Cooley compares four popular webcams to show you what features to shop for and which ones to skip.

There are so many webcams out there it's hard to know which one and which specs are going to make you look the best with the least effort. Here are four I really like right now, with important shopping lessons that each one embodies. 

Lori Grunin/CNET

The Dell UltraSharp is a fresh entry from a company known mostly for computers. The build quality of this sleek cylindrical camera is marvelous, as are its slick magnetic mounting adapters and lens cap. Not so marvelous is its lack of an internal microphone or Mac compatibility, but the latter isn't too surprising from a leading maker of Windows PCs.

The UltraSharp is a 4K camera with an 8.3-megapixel sensor, 5x digital zoom and a field of view running from 65 to 90 degrees. The premise is not so much about shoving cinematic detail down the line to the other end of your Zoom call but rather automatically panning within the 4K image to keep you properly framed if you move around. It works very well and is the smartest use of 4K in a webcam, rather than going for ultimate resolution that most telepresence platforms can't convey anyway.

Osbot

The Obsbot Tiny comes in HD and 4K variants, but I find the HD version sufficient, because it uses a little motorized gimbal camera to physically pan, tilt and zoom rather than do so digitally within the pixels of 4K resolution. Most of us don't move around that much once we start a video session, so consider this camera's banner feature critical only if you've been looking for it. The automatic panning and tilting rely on smart image processing that isn't quite smart enough, in my experience, cutting off the top of my head with some regularity. Thankfully the camera's app makes any misframing quick to fix.
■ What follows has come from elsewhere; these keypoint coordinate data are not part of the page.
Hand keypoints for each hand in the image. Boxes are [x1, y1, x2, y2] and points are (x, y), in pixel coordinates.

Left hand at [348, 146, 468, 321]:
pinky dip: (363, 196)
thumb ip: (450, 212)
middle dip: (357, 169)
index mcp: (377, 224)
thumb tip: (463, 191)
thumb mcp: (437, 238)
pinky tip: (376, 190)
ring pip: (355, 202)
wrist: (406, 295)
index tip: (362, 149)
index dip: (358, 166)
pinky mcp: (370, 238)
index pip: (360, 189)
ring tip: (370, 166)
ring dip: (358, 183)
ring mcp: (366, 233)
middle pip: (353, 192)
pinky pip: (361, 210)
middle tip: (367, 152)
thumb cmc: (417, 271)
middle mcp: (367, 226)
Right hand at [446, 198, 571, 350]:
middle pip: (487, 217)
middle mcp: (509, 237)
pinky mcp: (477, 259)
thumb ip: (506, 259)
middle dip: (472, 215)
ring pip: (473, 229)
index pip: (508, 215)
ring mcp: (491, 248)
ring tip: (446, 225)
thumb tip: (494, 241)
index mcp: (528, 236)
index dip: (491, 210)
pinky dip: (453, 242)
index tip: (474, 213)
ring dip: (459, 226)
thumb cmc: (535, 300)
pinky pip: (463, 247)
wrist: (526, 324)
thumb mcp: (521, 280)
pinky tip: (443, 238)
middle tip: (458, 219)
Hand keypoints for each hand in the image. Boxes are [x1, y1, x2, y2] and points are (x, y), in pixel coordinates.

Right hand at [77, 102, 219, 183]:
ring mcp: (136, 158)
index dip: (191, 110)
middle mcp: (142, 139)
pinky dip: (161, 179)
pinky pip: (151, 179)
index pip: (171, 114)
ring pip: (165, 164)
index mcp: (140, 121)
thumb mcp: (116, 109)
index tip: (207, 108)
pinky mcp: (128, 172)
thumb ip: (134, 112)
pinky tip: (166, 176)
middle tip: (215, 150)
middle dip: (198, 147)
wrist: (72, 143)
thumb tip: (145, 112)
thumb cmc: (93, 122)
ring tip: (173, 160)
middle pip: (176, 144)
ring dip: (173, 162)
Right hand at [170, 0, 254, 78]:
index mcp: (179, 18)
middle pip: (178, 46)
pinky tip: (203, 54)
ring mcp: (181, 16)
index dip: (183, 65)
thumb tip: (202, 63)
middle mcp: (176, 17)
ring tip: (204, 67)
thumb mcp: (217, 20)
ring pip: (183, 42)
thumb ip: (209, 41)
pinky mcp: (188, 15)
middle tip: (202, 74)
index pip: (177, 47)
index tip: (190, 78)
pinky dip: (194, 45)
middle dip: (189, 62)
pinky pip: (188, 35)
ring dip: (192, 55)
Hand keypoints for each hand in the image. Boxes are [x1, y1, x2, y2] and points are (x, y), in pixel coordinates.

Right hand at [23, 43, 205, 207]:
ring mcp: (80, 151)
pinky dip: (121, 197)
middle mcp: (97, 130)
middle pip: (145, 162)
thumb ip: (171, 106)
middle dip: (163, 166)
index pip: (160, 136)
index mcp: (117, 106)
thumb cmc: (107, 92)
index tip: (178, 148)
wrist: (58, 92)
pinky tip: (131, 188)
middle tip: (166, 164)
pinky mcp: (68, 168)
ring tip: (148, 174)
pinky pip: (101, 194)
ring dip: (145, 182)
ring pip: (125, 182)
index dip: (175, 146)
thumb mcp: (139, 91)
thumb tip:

The Obsbot Tiny also supports a rudimentary set of two hand gestures to center it on your face or to zoom it in and out. But you're likely to use those gestures only before a teleconference starts or the host is going to think you have a question all the time. As with most instances of gesture control it's not a reason to buy this cam, but its motorized head and generally excellent color and light capture are.

Logitech

The Logitech Brio became something of a COVID icon -- hard to find and obscenely marked up -- as millions started "zooming it in" and wanted to snatch up a flagship cam from a massively popular brand. The Brio remains a good cam with 4K resolution and a 13-megapixel sensor, but I find it's slipped a bit behind the other cameras in this list in terms of focus sharpness, its ability to even out wonky lighting and its $165 list price. 

Read our Logitech Brio 4K Pro Webcam preview.

 

Anker

 The Anker PowerConf C300 is proof that you can spend a lot closer to $100 than $200 and get a great webcam. For its $100 list price you won't get 4K resolution or a robotic gimbal head, but you will get excellent light handling and focus. And it has the best privacy cover in the bunch: A simple slider that you can't lose and that is so easy to move it won't bump your camera's aim when you open or close it.

The street price on the C300 is frequently drops under $100, which makes its really good image processing that much more of a reason not to sweat its lack of 4K, cutting-edge gimmicks or stunning design. 

The camera in the lid of your laptop or bezel of your tablet is likely not doing you justice in a world where showing up clearly and naturally on the other end is essential to getting fully heard and seen.